If your hazard calculation shows that exposure concentrations exceed recommended limits and engineering/administrative controls do not reduce exposure below the permissible limit, you must tailor your respiratory protection program to your specific conditions:

  • Toxicity (TLV – threshold limit value or TWA – time weighted average)
  • Maximum Expected Concentration
  • Oxygen level
  • IDLH (Immediately Dangerous to Life or Health) concentration
  • Warning properties (adequate or not)
  • Sorbent limitations
  • Face-piece fit
  • Mobility requirements
  • Type of use (routine, escape, or emergency entry)

Air-Purifying Respirators

Air-Purifying Respirators (APRs) range from simple disposable cup masks to low-maintenance half-mask face-pieces with cartridges and/or filters to the more complex PAPRs with full-face-pieces, or hoods.
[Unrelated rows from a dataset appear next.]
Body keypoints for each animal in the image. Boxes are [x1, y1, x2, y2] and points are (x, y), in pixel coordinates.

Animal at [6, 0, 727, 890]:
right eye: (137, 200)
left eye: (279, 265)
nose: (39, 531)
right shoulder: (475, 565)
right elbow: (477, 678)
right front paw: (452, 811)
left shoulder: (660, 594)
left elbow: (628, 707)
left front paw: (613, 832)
  • APRs for particulates use filters to capture dusts, mists, and fumes. Filters do not protect against gases or vapors, and generally become less effective as particles accumulate on the filter and plug spaces between the fibers. Filtering APRs require filter replacement when the user finds it difficult to breathe through them.
  • Gas and vapor APRs employ chemical cartridges or canisters to remove hazardous gases or vapors from the air. They do not protect against airborne particles. Made to protect against specific gases or vapors, they provide protection only as long as the cartridge’s absorbing capacity is not depleted.
  • Combination APRs, fitted with both particulate filters and gas/vapor cartridges, are worn in atmospheres that contain hazards of both particulates and gases.
  • PAPRs provide a continuous filtered airflow with a battery-operated blower. Includes a face-piece, hood or helmet, breathing tube, and a canister/cartridge/filter type assembly.

Supplied-Air Respirators

Supplied-Air Respirators (SARs) comprise air-line respirators, SCBA, and combination (supplied-air) respirators.
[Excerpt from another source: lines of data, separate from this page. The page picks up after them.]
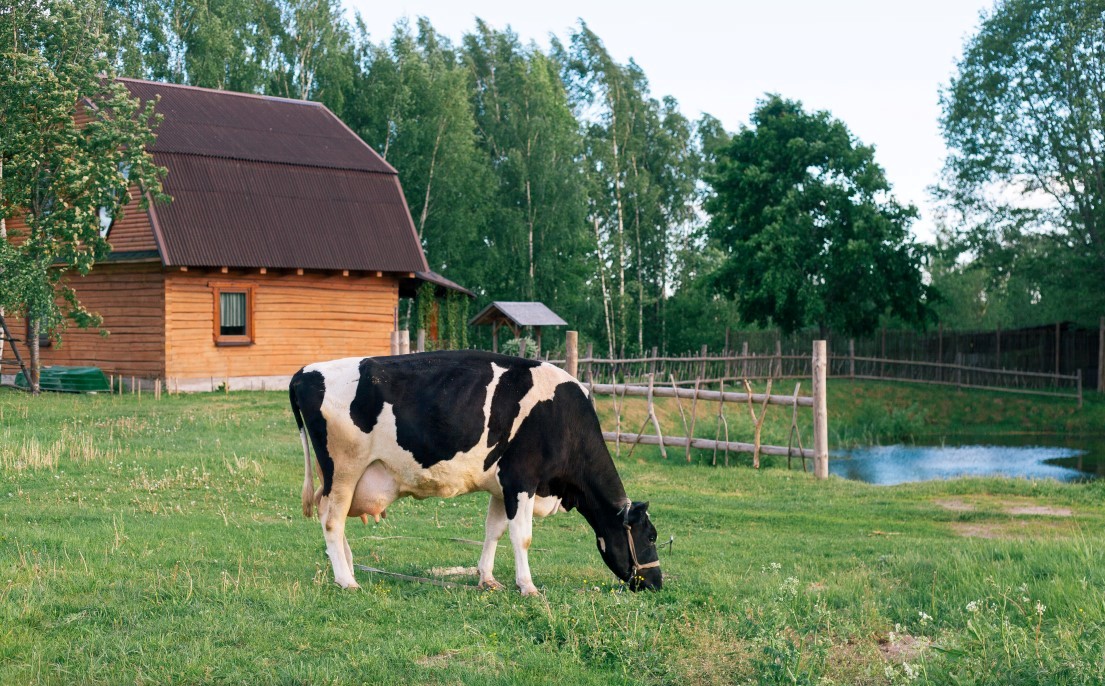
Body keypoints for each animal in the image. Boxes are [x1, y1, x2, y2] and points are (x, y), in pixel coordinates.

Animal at [289, 351, 658, 592]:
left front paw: (488, 578)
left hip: (336, 476)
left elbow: (494, 530)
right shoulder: (521, 480)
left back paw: (348, 567)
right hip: (344, 469)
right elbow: (521, 536)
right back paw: (346, 580)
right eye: (651, 537)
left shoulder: (501, 485)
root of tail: (306, 371)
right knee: (333, 521)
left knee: (329, 516)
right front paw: (527, 586)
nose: (657, 583)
  • Air-line respirators are used for extended periods in non-IDLH atmospheres. They use a hose (air-line) to deliver clean breathing air from a stationary source of compressed air for prolonged periods of time. Although comparatively lightweight, air-line respirators can limit users’ mobility.
  • Self-contained breathing apparatus (SCBA) have an open-circuit design that provides air rated for 30 to 60 minutes. They consist of a wearable, clean-air supply and a tight-fitting face-piece, and are used for short-duration (30- to 60-minuted rated) work shifts and entrance to or escape from atmospheres that are or may be IDLH. They offer relatively unrestricted movement.
  • Combination SARs are air-line devices used for extended work periods in atmospheres that are or may be IDLH. They have an auxiliary self-contained air cylinder that can be used if the primary air supply fails. The air cylinder can also be used for entry into or escape from IDLH atmospheres, such as confined spaces.
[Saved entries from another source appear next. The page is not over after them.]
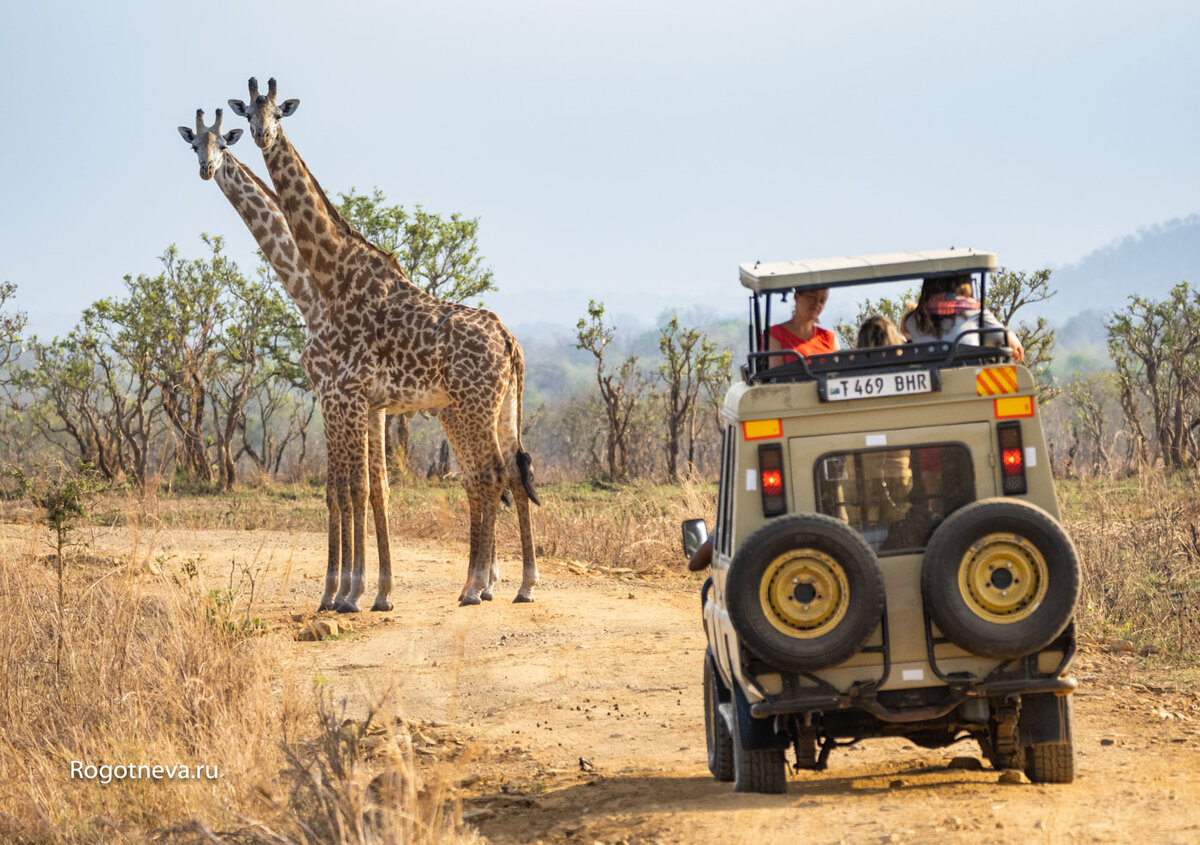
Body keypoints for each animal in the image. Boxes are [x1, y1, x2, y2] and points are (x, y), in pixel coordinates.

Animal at [229, 79, 540, 604]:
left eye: (278, 112)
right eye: (249, 111)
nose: (260, 135)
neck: (329, 277)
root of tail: (509, 340)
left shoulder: (346, 393)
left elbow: (352, 487)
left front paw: (349, 595)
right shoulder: (363, 400)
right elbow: (367, 488)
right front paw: (367, 593)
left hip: (472, 407)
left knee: (489, 475)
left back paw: (477, 586)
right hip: (494, 407)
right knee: (508, 473)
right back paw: (519, 584)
Employers are required to provide employees using SARs with breathing gases of high purity, and ensure that compressed air, compressed oxygen, liquid air, and liquid oxygen used for respiration is in accordance with the specifications of OSHA Standard 1910.134(i). Whether your inspection takes you inside a rail car to examine coatings or through a paint shop, make sure you’re wearing the appropriate respiratory protection. It could be a matter of life or death.